◆ **DIRECTIVE**: Reproduce the entries that follow with every occurrence of "software" replaced by "program", and leave all other text unchanged.

◆ **MATERIAL SUPPLIED**:
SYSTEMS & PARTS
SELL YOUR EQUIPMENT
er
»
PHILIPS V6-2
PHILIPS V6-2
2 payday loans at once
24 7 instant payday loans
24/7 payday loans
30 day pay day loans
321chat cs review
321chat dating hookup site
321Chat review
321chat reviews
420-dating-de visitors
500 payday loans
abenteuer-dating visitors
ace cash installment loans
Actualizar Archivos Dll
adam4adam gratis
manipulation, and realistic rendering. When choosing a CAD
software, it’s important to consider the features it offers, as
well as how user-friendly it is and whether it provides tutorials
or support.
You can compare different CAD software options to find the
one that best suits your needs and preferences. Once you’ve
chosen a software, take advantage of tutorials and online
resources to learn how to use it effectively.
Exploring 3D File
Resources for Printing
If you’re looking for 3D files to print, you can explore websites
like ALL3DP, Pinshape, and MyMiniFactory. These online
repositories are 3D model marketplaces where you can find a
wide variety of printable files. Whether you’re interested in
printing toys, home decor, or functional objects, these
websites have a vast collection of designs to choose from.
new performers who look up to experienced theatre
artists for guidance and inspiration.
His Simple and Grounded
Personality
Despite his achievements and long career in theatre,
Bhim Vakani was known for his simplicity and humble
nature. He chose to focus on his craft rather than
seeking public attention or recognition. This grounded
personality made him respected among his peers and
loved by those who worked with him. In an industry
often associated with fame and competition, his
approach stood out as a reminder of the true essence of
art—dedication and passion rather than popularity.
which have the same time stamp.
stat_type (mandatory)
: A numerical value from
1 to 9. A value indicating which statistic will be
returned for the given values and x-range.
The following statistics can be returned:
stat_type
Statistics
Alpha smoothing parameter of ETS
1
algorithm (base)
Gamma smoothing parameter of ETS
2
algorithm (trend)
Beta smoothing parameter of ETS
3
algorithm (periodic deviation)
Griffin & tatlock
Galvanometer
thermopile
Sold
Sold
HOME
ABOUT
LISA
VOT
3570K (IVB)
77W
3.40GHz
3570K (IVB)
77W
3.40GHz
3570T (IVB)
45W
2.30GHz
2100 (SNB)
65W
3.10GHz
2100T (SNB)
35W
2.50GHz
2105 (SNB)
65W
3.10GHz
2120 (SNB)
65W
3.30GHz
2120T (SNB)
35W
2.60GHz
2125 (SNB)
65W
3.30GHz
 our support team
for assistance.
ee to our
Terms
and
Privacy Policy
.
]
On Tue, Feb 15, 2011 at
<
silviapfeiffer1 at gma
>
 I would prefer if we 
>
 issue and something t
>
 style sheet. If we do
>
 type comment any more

◆ **OUTPUT OF THE TASK**:
SYSTEMS & PARTS
SELL YOUR EQUIPMENT
er
»
PHILIPS V6-2
PHILIPS V6-2
2 payday loans at once
24 7 instant payday loans
24/7 payday loans
30 day pay day loans
321chat cs review
321chat dating hookup site
321Chat review
321chat reviews
420-dating-de visitors
500 payday loans
abenteuer-dating visitors
ace cash installment loans
Actualizar Archivos Dll
adam4adam gratis
manipulation, and realistic rendering. When choosing a CAD
program, it’s important to consider the features it offers, as
well as how user-friendly it is and whether it provides tutorials
or support.
You can compare different CAD program options to find the
one that best suits your needs and preferences. Once you’ve
chosen a program, take advantage of tutorials and online
resources to learn how to use it effectively.
Exploring 3D File
Resources for Printing
If you’re looking for 3D files to print, you can explore websites
like ALL3DP, Pinshape, and MyMiniFactory. These online
repositories are 3D model marketplaces where you can find a
wide variety of printable files. Whether you’re interested in
printing toys, home decor, or functional objects, these
websites have a vast collection of designs to choose from.
new performers who look up to experienced theatre
artists for guidance and inspiration.
His Simple and Grounded
Personality
Despite his achievements and long career in theatre,
Bhim Vakani was known for his simplicity and humble
nature. He chose to focus on his craft rather than
seeking public attention or recognition. This grounded
personality made him respected among his peers and
loved by those who worked with him. In an industry
often associated with fame and competition, his
approach stood out as a reminder of the true essence of
art—dedication and passion rather than popularity.
which have the same time stamp.
stat_type (mandatory)
: A numerical value from
1 to 9. A value indicating which statistic will be
returned for the given values and x-range.
The following statistics can be returned:
stat_type
Statistics
Alpha smoothing parameter of ETS
1
algorithm (base)
Gamma smoothing parameter of ETS
2
algorithm (trend)
Beta smoothing parameter of ETS
3
algorithm (periodic deviation)
Griffin & tatlock
Galvanometer
thermopile
Sold
Sold
HOME
ABOUT
LISA
VOT
3570K (IVB)
77W
3.40GHz
3570K (IVB)
77W
3.40GHz
3570T (IVB)
45W
2.30GHz
2100 (SNB)
65W
3.10GHz
2100T (SNB)
35W
2.50GHz
2105 (SNB)
65W
3.10GHz
2120 (SNB)
65W
3.30GHz
2120T (SNB)
35W
2.60GHz
2125 (SNB)
65W
3.30GHz
 our support team
for assistance.
ee to our
Terms
and
Privacy Policy
.
]
On Tue, Feb 15, 2011 at
<
silviapfeiffer1 at gma
>
 I would prefer if we 
>
 issue and something t
>
 style sheet. If we do
>
 type comment any more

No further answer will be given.